As a matter of point illustration, I feel no shame in sharing that over the course of the last week, I have slowly eaten an entire chocolate cake by myself.
Calm down. It was small. Ish. And delicious.
Still, single people hit little speed bumps. They’re not huge issues. They’re mild annoyances. The things that make us turn to absolutely no one (because we’re single) and ask, “Are you kidding me with this?”
If you’re single, these are very familiar to you. If you’re not, it may explain why some people are so angry while grocery shopping.
Prepackaged meat at the grocery store
You know what you can rarely ever find in a grocery store? A package with a single filet mignon. It should not be that hard to treat ourselves to a nice steak. If I want one T-bone steak the size of my head, I can find that for sure. A nice petite filet? Hell no.
I know. I know. I can easily get one from the butcher’s case. But, sometimes, I just don’t feel like going and having a conversation with the butcher. I mean, Vic is a nice guy and everything but telling him how my day was is sometimes too much. Too. Much. Yes, Vic and I are on a first-name basis. He’s a chatty fellow.
The less time anyone can spend in the grocery store the happier they are. I just want to get my tasty dead cow and to get the hell out of there.
Being told to take this time to “figure out how to be okay with you.”
Newsflash. A hell of a lot of us are single because we like us. We dig us so much that we divorced other people because we would rather hang out with ourselves for the rest of our lives. We sat someone down and said, “It’s not me, it’s you.”
Not everyone that’s single has to Eat Pray Love their life for a few years. We’re just really excited about being left the hell alone.
So just stop. Don’t tell me to take time to be cool with me. I’m cool. Trust me. I got this for days.
When waiters take away the other place setting
Usually, I eat at the bar when I dine alone. I think it’s a courteous thing to do as a single person. Sometimes a find myself at a two-top. The host seats me and then some hipster in a skinny tie comes along. “Just one today?” And then that asshole takes the other place setting. Whisks it away. Thanks for nothing, Steven.
Is this really necessary? I am god damn certain there is no man in the back of the kitchen in a complete panic because they’re on the verge of running out of plates.
“Steven! Steven. Ya’ gotta go grab all the extra settings from the single people! We’re short! Go! Go! Go!” Nah. Not happening.
Can’t I just have the other place setting and spend the next hour acting like I have a date that’s just in the bathroom?

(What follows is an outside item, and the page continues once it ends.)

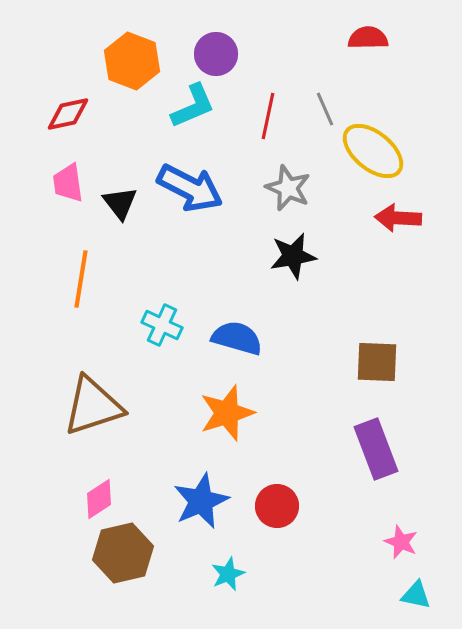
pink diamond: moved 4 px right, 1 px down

Being put at the kids’ table
It does not matter how old the single person is or what the holiday is. Some poor slob is doing the math and trying to figure out where to put everyone.
Let me warn you about this, coupled-up people. If you put 19-year-old Kimmy and her flavor of the month boyfriend, that she brought home from college, that no one is ever going to see again, at the big table and a 40-year-old single person at the table with the kids, keep the carving knife hidden. There will be bloodshed.
Yeah, I understand that odd numbers at a big table are difficult to manage. But seriously, the only kid I like is MY kid.
Stick me at a table with children that have never lived in my uterus and someone will end up with a fork in the top of their hand.
I can’t be responsible for that. Like talking to Vic the Butcher, it’s too much.
Single people realize we have it pretty damn good most of the time. We’re human, though. Weird things set us off. Our lives don’t necessarily fit in a box. We like that. Unless the box has a chocolate cake in it. Then, we’ll claw our way into that damn box.